> MATERIAL PROVIDED:
--------
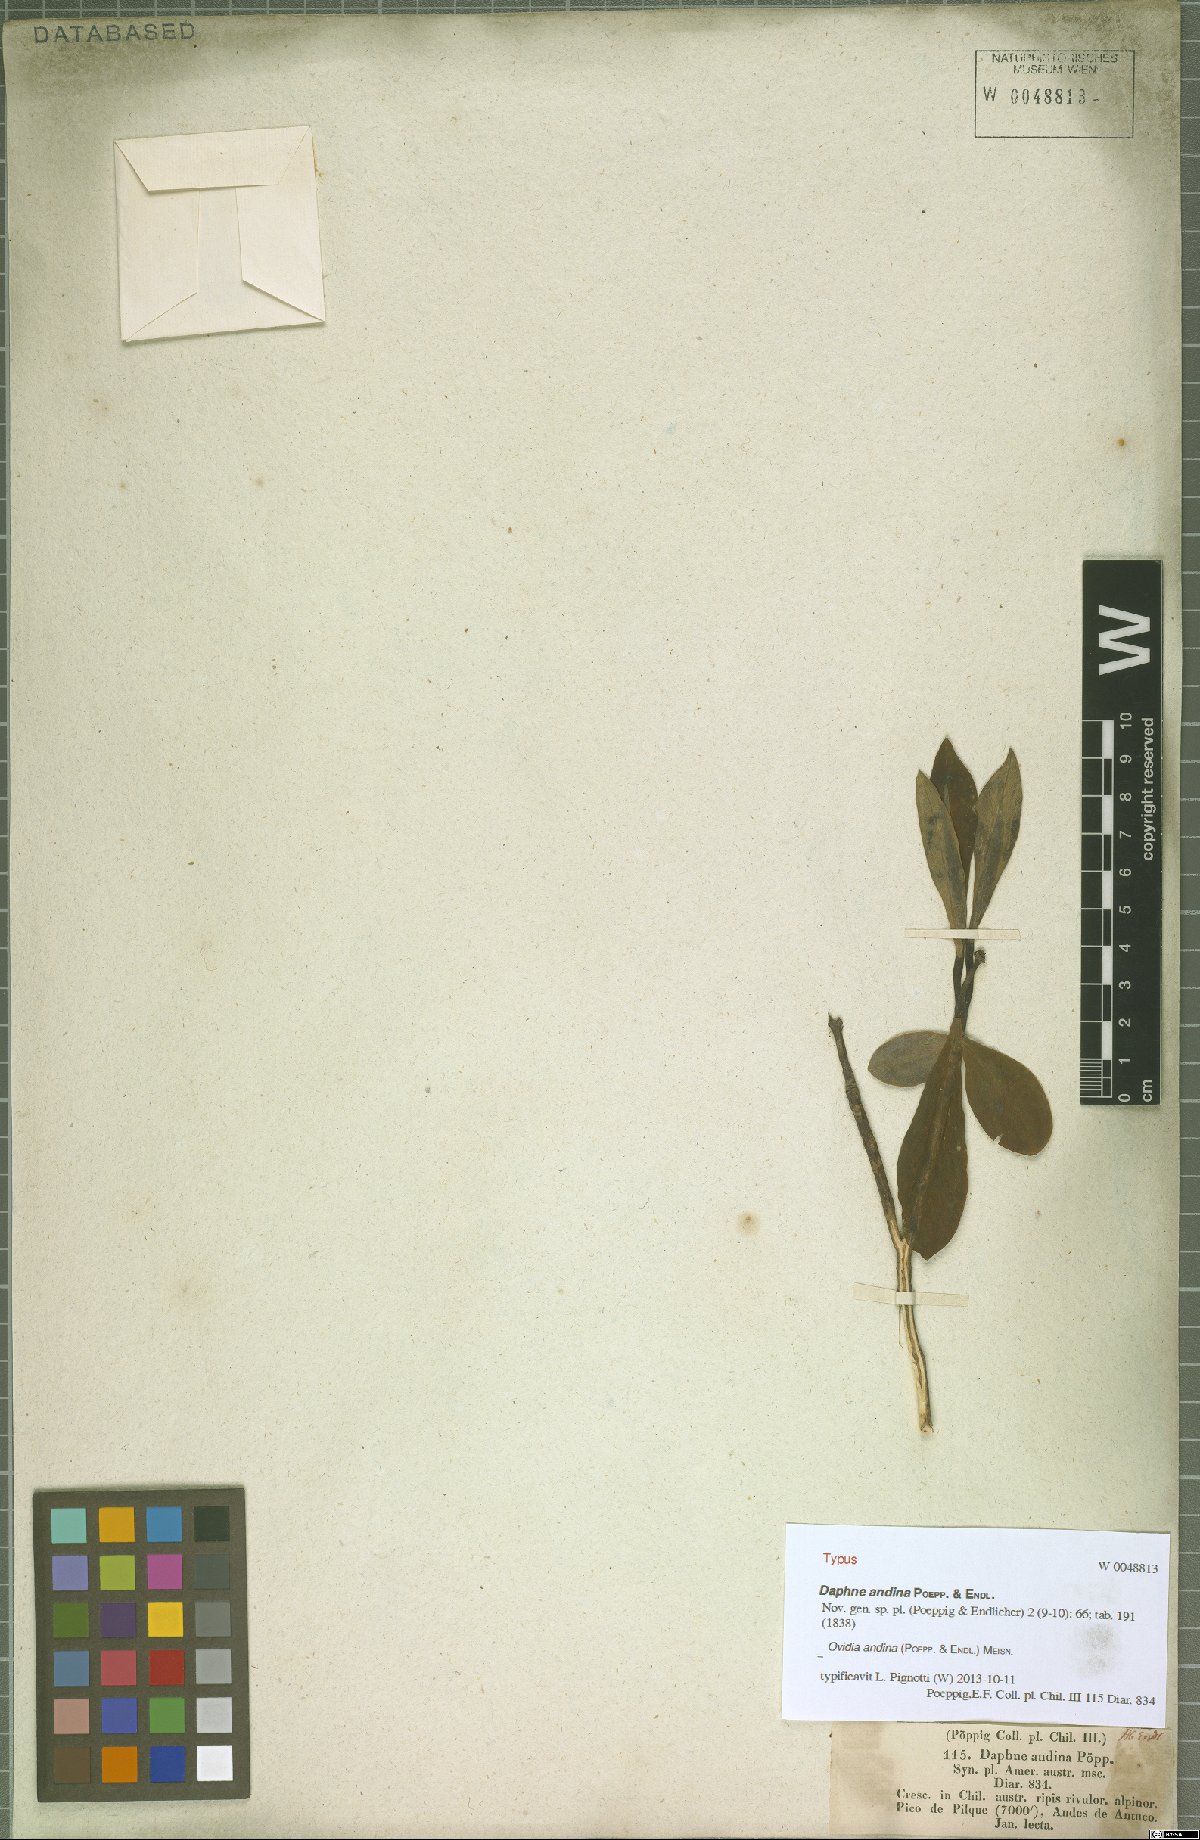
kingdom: Plantae
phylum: Tracheophyta
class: Magnoliopsida
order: Malvales
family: Thymelaeaceae
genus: Ovidia
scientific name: Ovidia andina
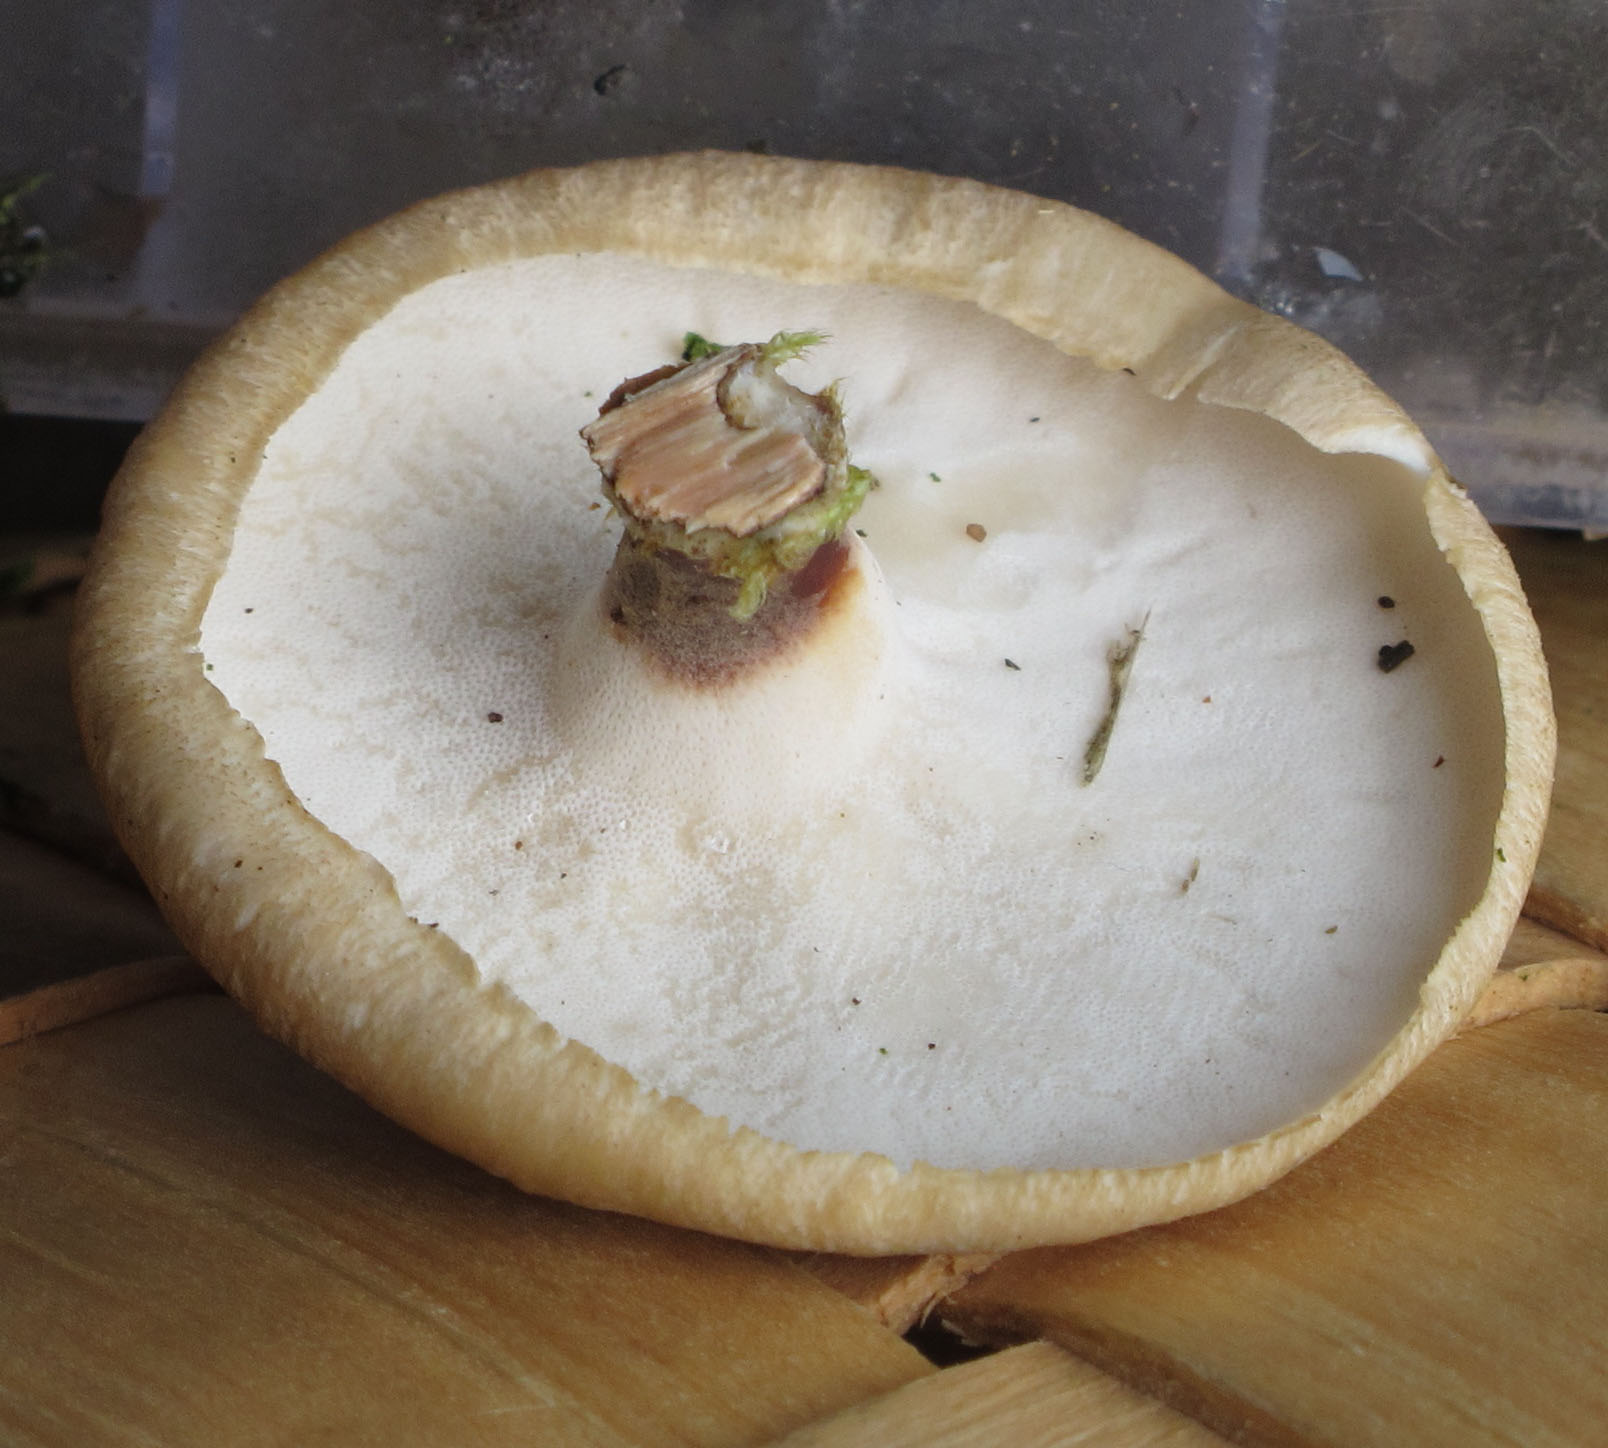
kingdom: Fungi
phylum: Basidiomycota
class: Agaricomycetes
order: Polyporales
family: Polyporaceae
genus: Polyporus
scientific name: Polyporus
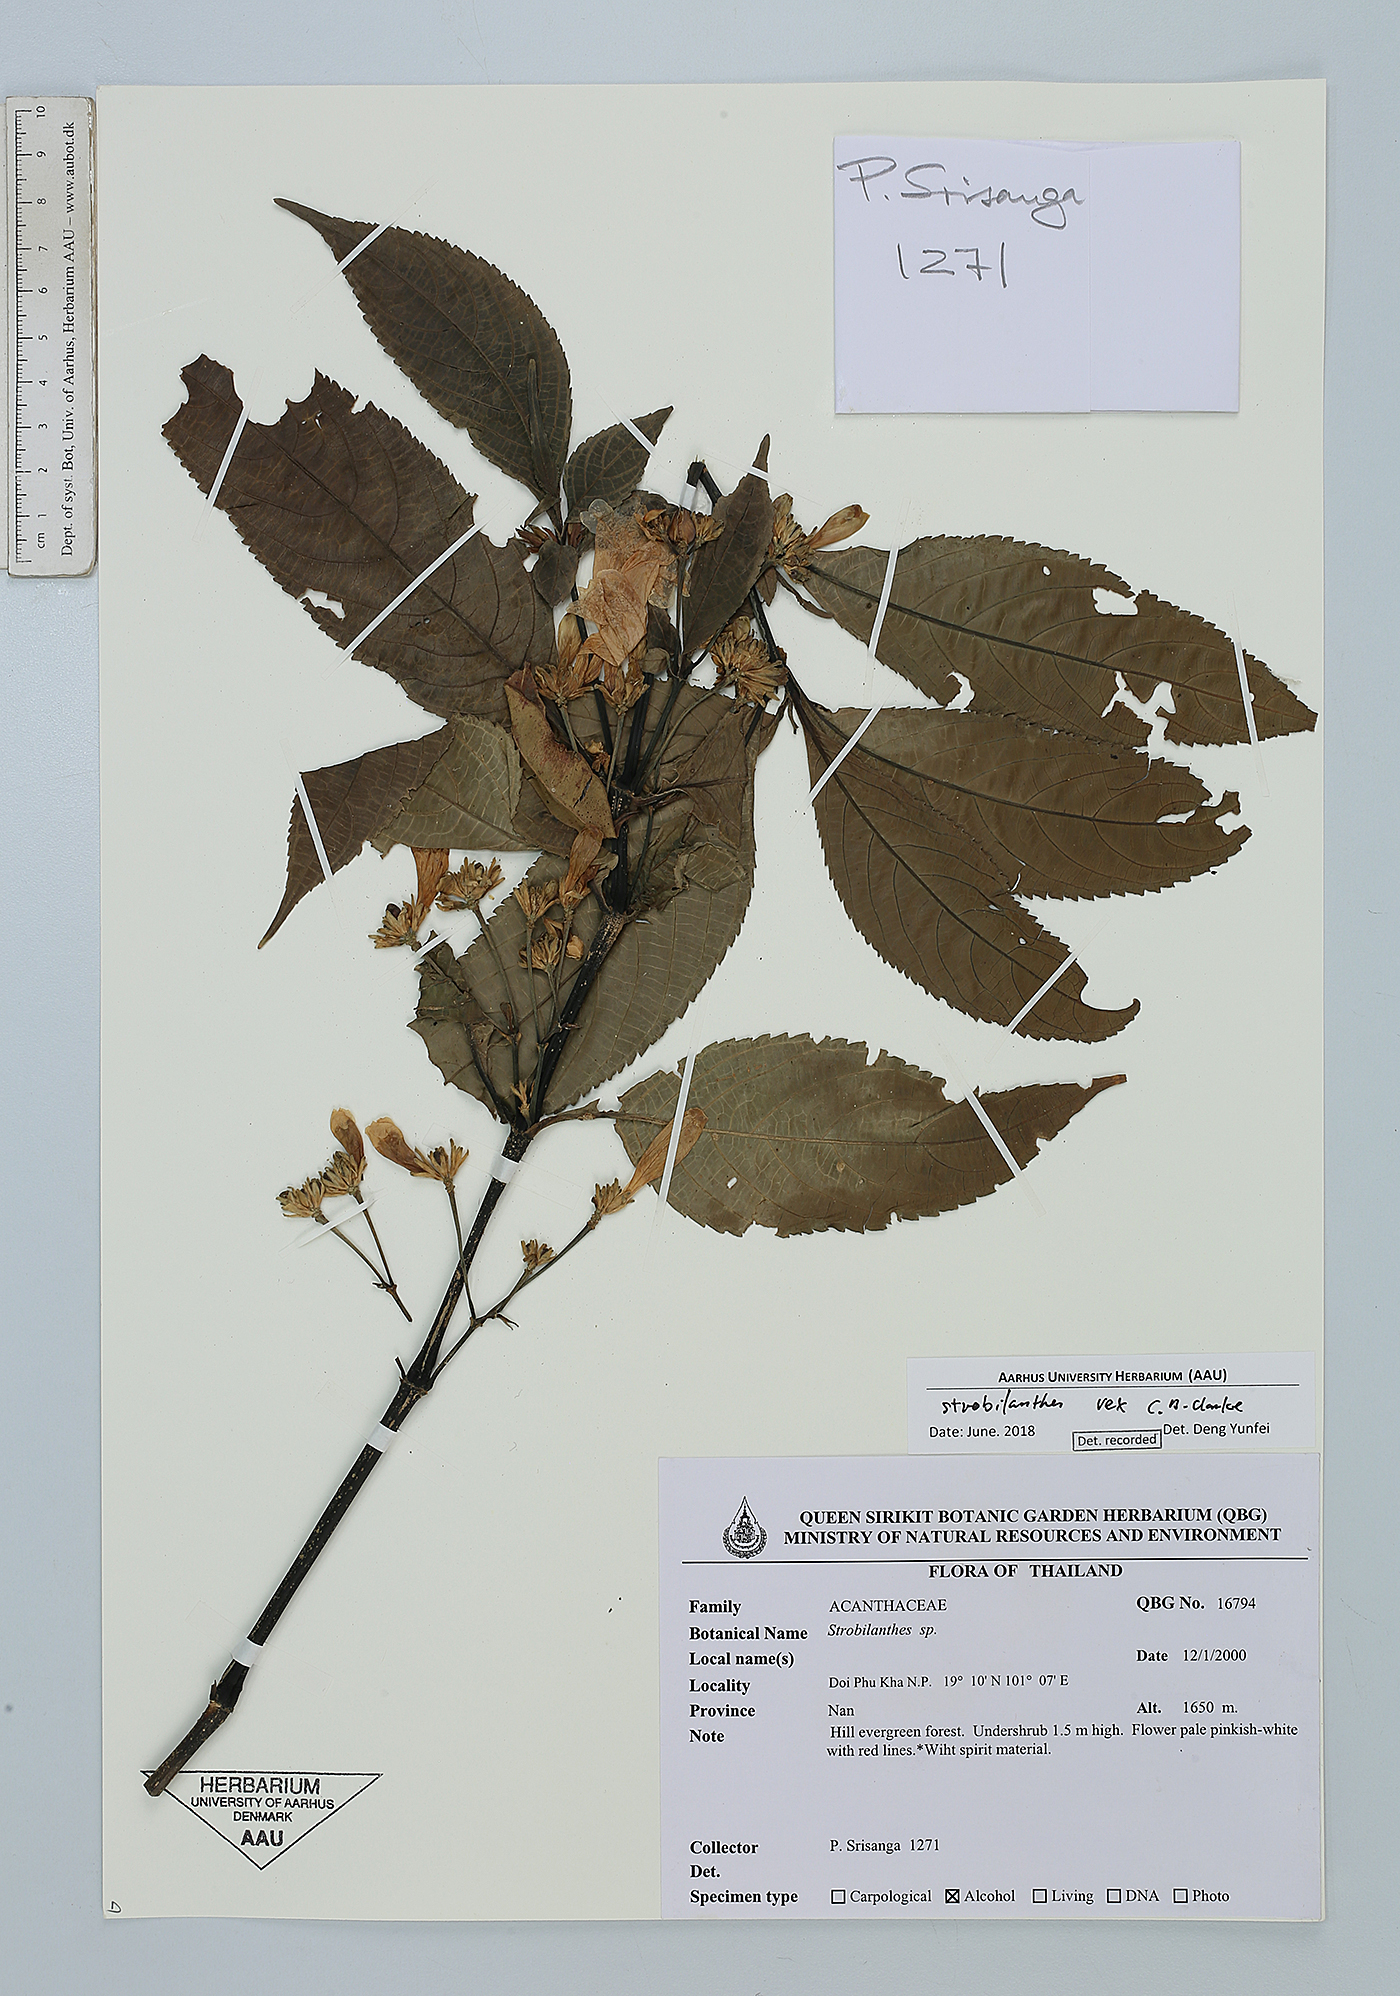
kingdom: Plantae
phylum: Tracheophyta
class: Magnoliopsida
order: Lamiales
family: Acanthaceae
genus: Strobilanthes
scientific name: Strobilanthes dimorphotricha
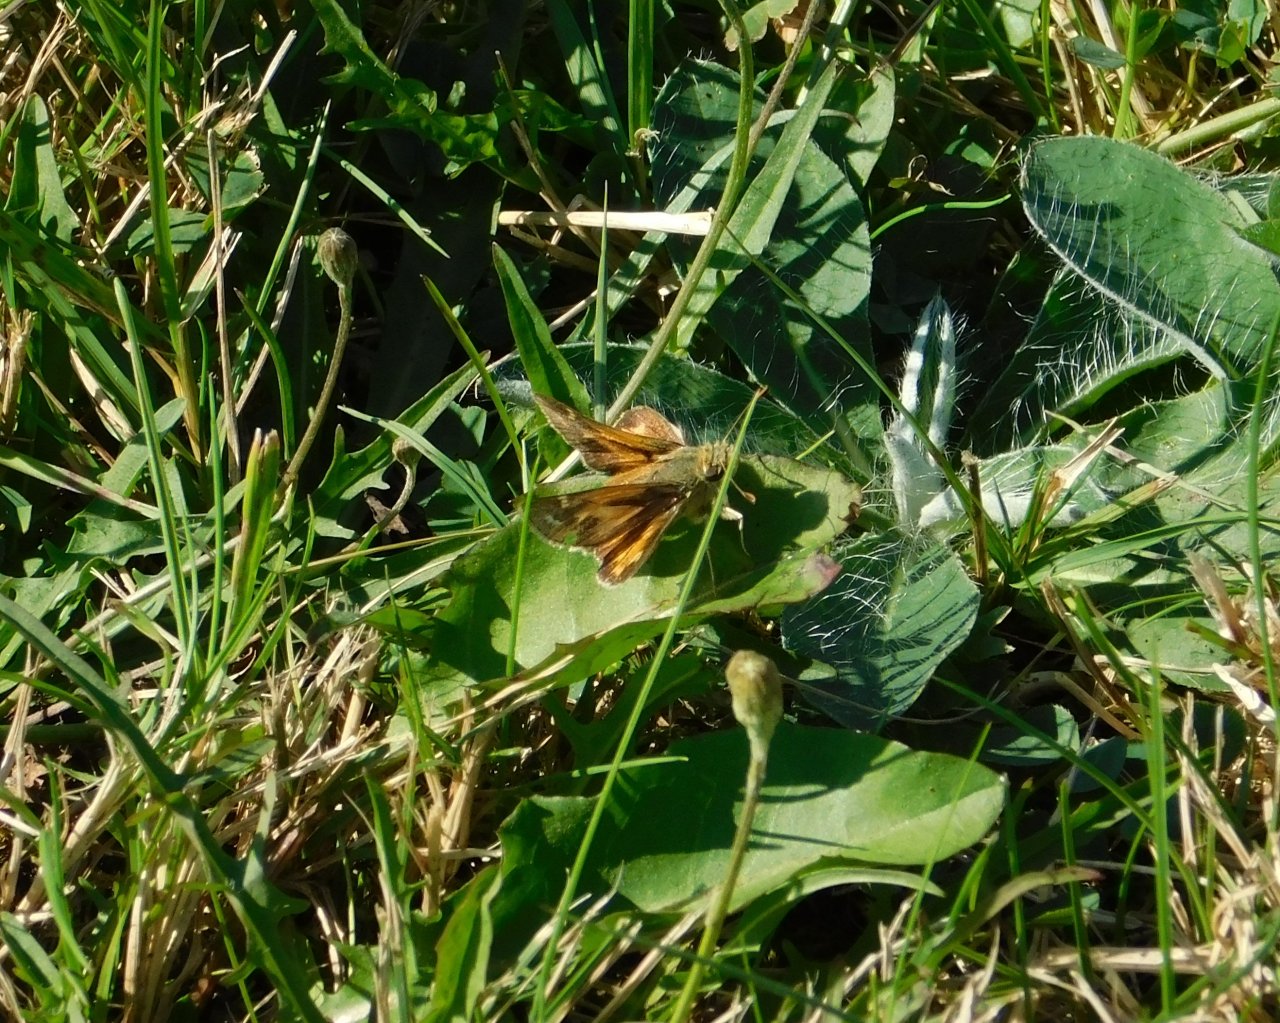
--------
> WHAT YOU HAVE TO DO:
Please convert every line of the material above into a JSON list of strings, one string per line, skipping blank lines and leaving out the pictures.

> TASK OUTPUT:
[
  "kingdom: Plantae",
  "phylum: Tracheophyta",
  "class: Magnoliopsida",
  "order: Malvales",
  "family: Thymelaeaceae",
  "genus: Ovidia",
  "scientific name: Ovidia andina",
  "kingdom: Fungi",
  "phylum: Basidiomycota",
  "class: Agaricomycetes",
  "order: Polyporales",
  "family: Polyporaceae",
  "genus: Polyporus",
  "scientific name: Polyporus",
  "kingdom: Plantae",
  "phylum: Tracheophyta",
  "class: Magnoliopsida",
  "order: Lamiales",
  "family: Acanthaceae",
  "genus: Strobilanthes",
  "scientific name: Strobilanthes dimorphotricha"
]